Par Hanna Krabchi
Le vendredi 21 octobre dernier avait lieu le lancement officiel du mouvement social Québec contre les violences sexuelles (QCVS), au campus de l’UdeS à Longueuil. Ariane Litalien, Kimberley Marin et Mélanie Lemay — membres fondatrices de QCVS — ont appelé le gouvernement à l’action sous la forme de trois revendications : l’établissement d’une loi obligeant l’instauration de règles encadrant les plaintes d’agressions sexuelles dans les institutions postsecondaires, un financement approprié pour la lutte aux violences sexuelles et une formation sur les violences sexuelles pour tous les élus de l’Assemblée nationale.
J’ai discuté du mouvement avec Mélanie Lemay, qui est aussi vice-présidente au développement durable et aux affaires locales et communautaires de la FEUS.
Vos trois revendications présentées en conférence de presse découlent de quel constat? En particulier celle en lien avec la formation des élues et élus?
« Ça découle du fait que naturellement, on n’a pas atteint la parité à l’Assemblée nationale. On s’est dit qu’à défaut de l’avoir de manière ‘‘normale’’, ce serait quand même intéressant de reprendre des revendications de certains groupes, qui malheureusement sont morts à cause du fait que le secrétariat de la condition féminine a été coupé de moitié. Donc je suis allée dépoussiérer des idées que les PÉPINES — un organisme dont j’ai déjà été administratrice — avait déjà présenté. Je me suis dit que ça pourrait vraiment être une belle astuce pour finalement amener la réflexion à tous les élus, pour qu’ils ne puissent pas faire semblant par la suite qu’ils ne savent pas de quoi ils parlent. »
Donc, le constat de base est qu’il y a un manque de connaissance sur ce qu’est la culture du viol au parlement, mais aussi dans la société en général?

———

Liste des tâches
1) Veuillez reproduire le passage du texte sur le mouvement QCVS compris entre « J’ai discuté du » et « de la FEUS. », ces deux bornes incluses.
2) Poursuivez le texte sur le mouvement QCVS à la suite de sa dernière phrase.
Les entrées sont un matériau distinct du texte sur le mouvement QCVS.

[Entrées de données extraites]
———

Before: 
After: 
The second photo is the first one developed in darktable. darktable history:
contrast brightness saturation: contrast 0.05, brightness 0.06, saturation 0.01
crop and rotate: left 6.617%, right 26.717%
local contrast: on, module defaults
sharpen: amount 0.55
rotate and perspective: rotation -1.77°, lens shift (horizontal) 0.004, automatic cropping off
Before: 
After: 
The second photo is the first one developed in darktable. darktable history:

———

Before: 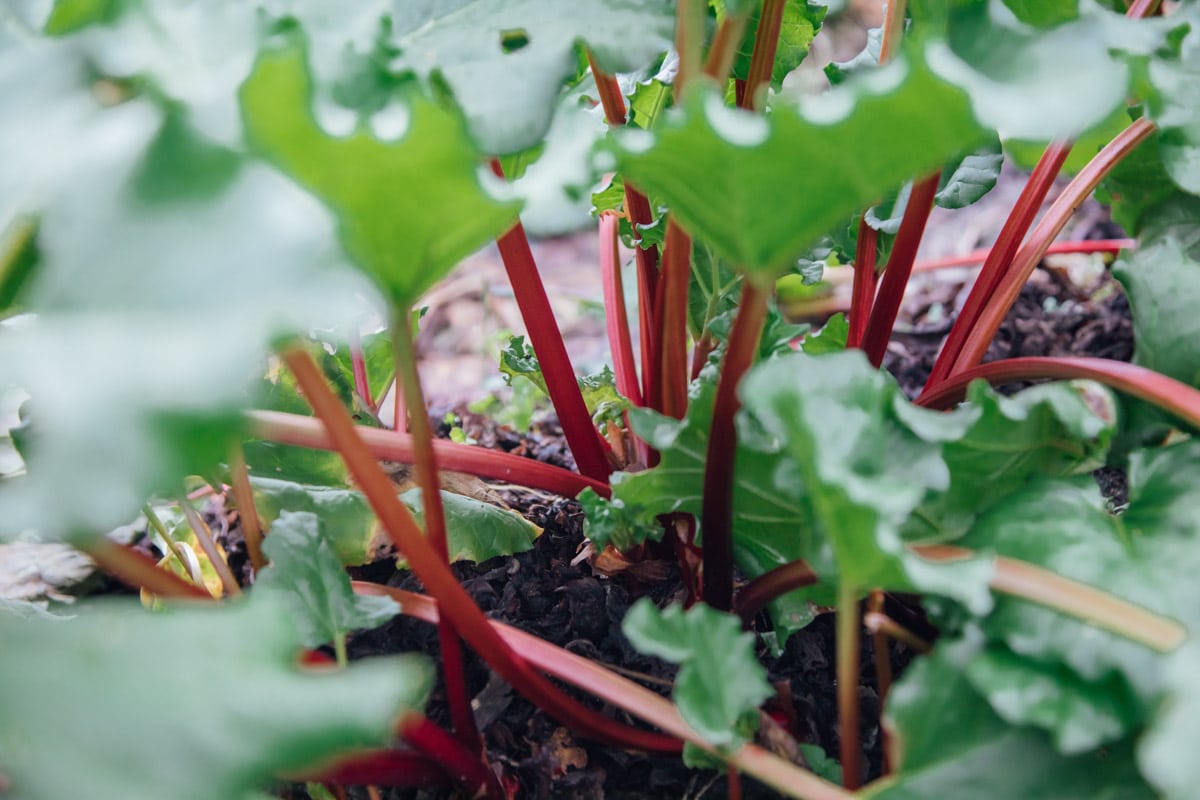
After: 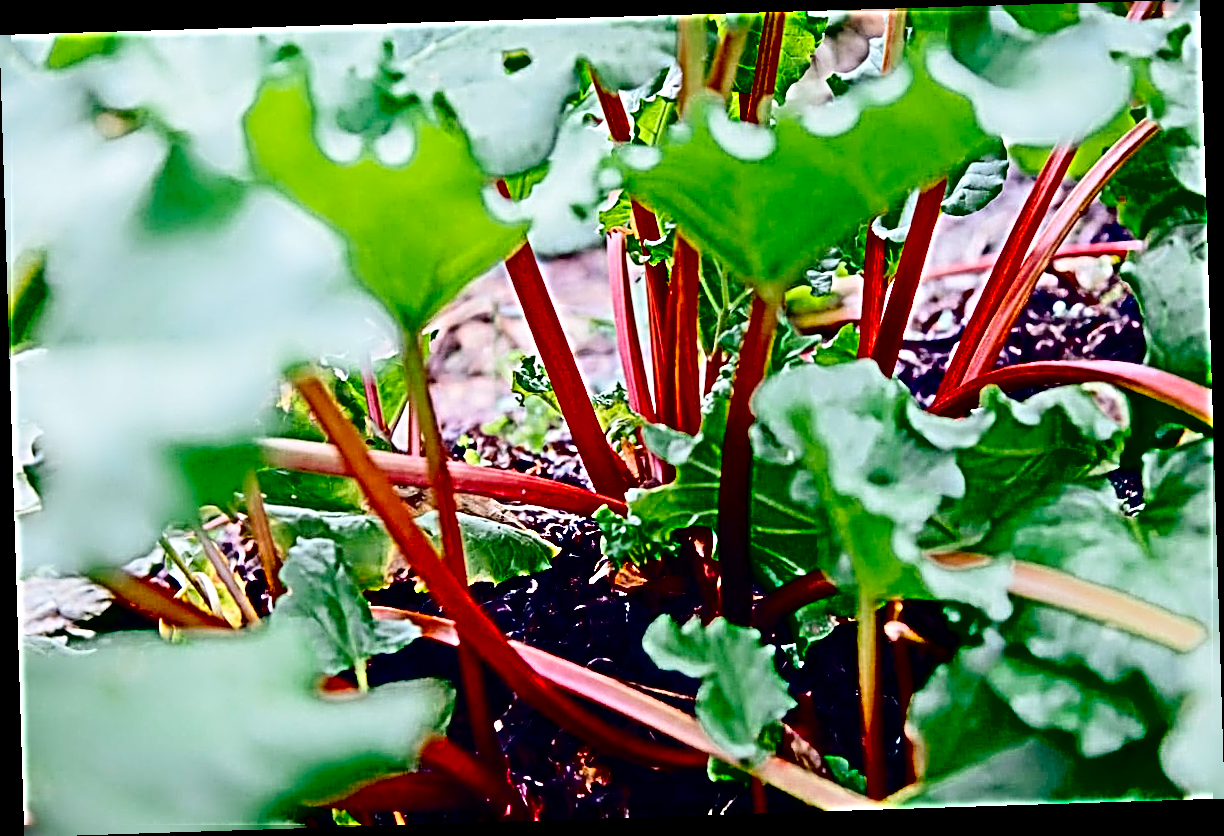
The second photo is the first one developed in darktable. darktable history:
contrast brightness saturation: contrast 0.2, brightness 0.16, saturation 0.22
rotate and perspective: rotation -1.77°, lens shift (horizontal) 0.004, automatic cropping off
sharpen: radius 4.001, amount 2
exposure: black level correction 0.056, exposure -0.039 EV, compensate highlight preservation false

———

Réponses par tâche
1)
J’ai discuté du mouvement avec Mélanie Lemay, qui est aussi vice-présidente au développement durable et aux affaires locales et communautaires de la FEUS.

2)
« C’est ça! Aussi dans la prise de décisions concernant des enjeux qui touchent beaucoup de gens, mais qui malheureusement sont sous-représentés, voire invisibles en raison de la voix dominante. »
Vous avez commencé votre allocution en déclarant la « guerre à la culture du viol », pouvez-vous développer là-dessus?
« J’ai voulu me réapproprier et réinterpréter un terme qui est très mâle. Dans le sens où les hommes ont tendance à vouloir déclarer la guerre assez rapidement. Je me suis dit : pourquoi ne pas le tourner à notre avantage, nous les femmes, et le faire à notre façon à nous, soit de manière pacifique, concertée et réfléchie? C’est vraiment dans ce sens que je me suis dit que ce serait un bon statement pour dire : écoutez, là, on va arrêter de faire comme si ça n’existait pas, que ce n’était pas grave ou que c’était juste un problème entre femmes! »
QCVS est un mouvement social apolitique et à visée intersectionnelle; pouvez-vous nous dire en quoi ces deux points étaient importants pour vous?
« Pour nous, c’était super important que ce soit apolitique pour éviter que tout ce qu’on revendique devienne finalement un stérile combat en chambre. Le but est vraiment de rappeler que tout le monde est concerné par l’enjeu. Que tous les élus, qui sont censés représenter la population, se rappellent que la population vit avec cette dynamique-là tous les jours! De là l’importance de s’assurer que ce soit apolitique, parce qu’on ne voulait pas recréer une espèce de débat qui était noyauté par un parti plus qu’un autre, et que finalement ça devienne un débat partisan et non pas un débat social. […] Et pourquoi à visée intersectionnelle? Parce que je trouve que oui, c’est beau le féminisme, mais dans notre système d’oppression, ce n’est pas l’ensemble des enjeux qui sont mis de l’avant. Et, souvent, les personnes qui en ont le plus besoin, les personnes les moins privilégiées, leur voix est complètement ignorée. […] Donc c’est vraiment pour ça que je considérais important d’ajouter une analyse intersectionnelle. De par le fait que moi-même je suis racisée, mais que je me considère quand même comme une femme privilégiée malgré tout. Du fait que je suis éduquée, que j’ai un entourage autour de moi, que j’ai un statut de citoyenneté canadienne. […] Je considère que ma voix doit servir aussi à porter les choses dont moi-même je ne suis pas consciente. C’était important pour moi de faire cet espace-là. »
Vous avez invité la rectrice de l’Université de Sherbrooke à faire une allocution à la conférence de presse, pouvez-vous nous dire la raison?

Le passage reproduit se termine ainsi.